En donnant ces conseils à son jeune ami, le bon vieillard nous montre toute tracée la route que nous devons suivre. Donc, au lieu de nous égarer dans les broussailles de la rhétorique, nous allons, sur la foi de cet excellent guide, suivre la marche de l’éloquence à travers les âges. Ce voyage terminé (et je ferai en sorte de vous en abréger les longueurs), nous reviendrons au logis, c’est-à-dire en France — ou plutôt vous y reviendrez seuls et sans guide, tandem custode remoto.

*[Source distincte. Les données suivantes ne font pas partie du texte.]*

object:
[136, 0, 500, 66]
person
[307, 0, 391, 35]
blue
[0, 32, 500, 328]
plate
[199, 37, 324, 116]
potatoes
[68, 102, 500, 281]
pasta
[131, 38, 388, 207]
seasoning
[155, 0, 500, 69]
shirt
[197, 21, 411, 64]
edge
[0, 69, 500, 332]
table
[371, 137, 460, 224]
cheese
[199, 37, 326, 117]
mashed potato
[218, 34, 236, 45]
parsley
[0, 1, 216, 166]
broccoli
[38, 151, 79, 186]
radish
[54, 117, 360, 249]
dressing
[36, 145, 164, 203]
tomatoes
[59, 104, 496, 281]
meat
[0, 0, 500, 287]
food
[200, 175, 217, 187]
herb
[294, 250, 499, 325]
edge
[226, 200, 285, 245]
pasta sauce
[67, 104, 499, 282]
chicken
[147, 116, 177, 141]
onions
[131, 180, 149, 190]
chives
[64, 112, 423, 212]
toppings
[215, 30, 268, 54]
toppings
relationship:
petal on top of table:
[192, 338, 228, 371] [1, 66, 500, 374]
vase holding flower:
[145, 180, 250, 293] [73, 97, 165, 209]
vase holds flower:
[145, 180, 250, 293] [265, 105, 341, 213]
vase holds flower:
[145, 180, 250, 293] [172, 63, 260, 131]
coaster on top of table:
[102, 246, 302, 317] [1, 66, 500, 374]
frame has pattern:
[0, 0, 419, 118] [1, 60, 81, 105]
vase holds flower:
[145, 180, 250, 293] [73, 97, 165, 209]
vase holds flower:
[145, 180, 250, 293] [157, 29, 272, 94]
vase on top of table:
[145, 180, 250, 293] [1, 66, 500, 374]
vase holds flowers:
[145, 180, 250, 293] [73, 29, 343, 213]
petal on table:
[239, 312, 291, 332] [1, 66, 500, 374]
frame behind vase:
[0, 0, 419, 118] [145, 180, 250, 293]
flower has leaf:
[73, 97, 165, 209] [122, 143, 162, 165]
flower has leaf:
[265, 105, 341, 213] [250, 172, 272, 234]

Mon dessein, vous le voyez, n’est donc pas de vous dire : Voilà ce qu’il faut faire ; mais : Voilà ce qu’on a fait, voilà ce qu’on peut faire encore. Nous ferons ensemble une excursion dans le domaine de l’éloquence, mais nous n’en tracerons pas les limites. Pour peu que je réussisse à vous la faire aimer par la contemplation des belles choses qu’elle a produites, je croirai ma tâche heureusement terminée. Je ne puis qu’allumer en vous le feu sacré ; c’est au temps à l’entretenir. Si vous jugez ensuite les circonstances propices et vos forces suffisantes, allez, n’hésitez pas, le champ vous est ouvert ; mais ne me demandez pas d’autres conseils, je vous renverrais à ceux de mon vieux juge, ou plutôt à ceux de l’expérience.